There is an immediacy and intimacy this app offers that distinguishes it from internet sites providing gay men with access to one another. A few taps and you’ve got a whole group of guys who are hanging out in both your cyber and actual neighborhood.
Sure it’s nice that gay men no longer have to hide in shame, but has Ritter actually seen how most men use Grindr? We’re not meeting up to play trust games or form a drum circle.
In her essay, Ritter shares anecdotes from her patients: One who checks Grindr on a road trip with his partner, just to know “they were not the only two gay men around.” And another who told her about a board-game night where everyone logged on, just to see who was “cute.”
“No one had any intention of leaving the gathering to hook up and no one did,” she explains. “But they were able to feel part of a larger gay community, and to talk playfully and frankly about sex.”
Thanks Dr. Ritter, but gay men have been able to talk playfully and frankly about sex long before hookup apps came on the scene.

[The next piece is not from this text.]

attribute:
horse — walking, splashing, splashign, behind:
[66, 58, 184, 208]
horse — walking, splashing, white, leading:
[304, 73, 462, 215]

Look, we enjoy Grindr as much as the next ‘mo, but its hardly a shining example of how much we’ve accomplished. Not to mention we kind of suspect Ritter’s patients aren’t being totally honest with her about when and why they check the site. How many of us have felt ignored as our buddies stared blankly at a screen checkered with ab shots?
And with all of her talk of the “furtiveness and fear” surrounding homosexuality—and the supposed impossibility of courtship and marriage—it kind of sounds like the good doctor is trapped in the 1970s, when even having gay sex was a political statement.
Today, it’s pretty much just sex.
Grindr is about many things. Sex is one of them, an important one of them. But it is also a place to make friends, combat loneliness, diminish shame and to celebrate gay male identity. Sadly, a part of that identity sometimes includes some self-reproach. Nonetheless, a defiant openness and optimism prevails. And that’s what Gay Pride is about.
Sorry, Doc: There’s nothing wrong with using Grindr—or Manhunt, any other tool to help you land a guy—but as we approach full equality on all fronts, we’d like to think gay men have accomplished more than figure out how to hook up faster and more often.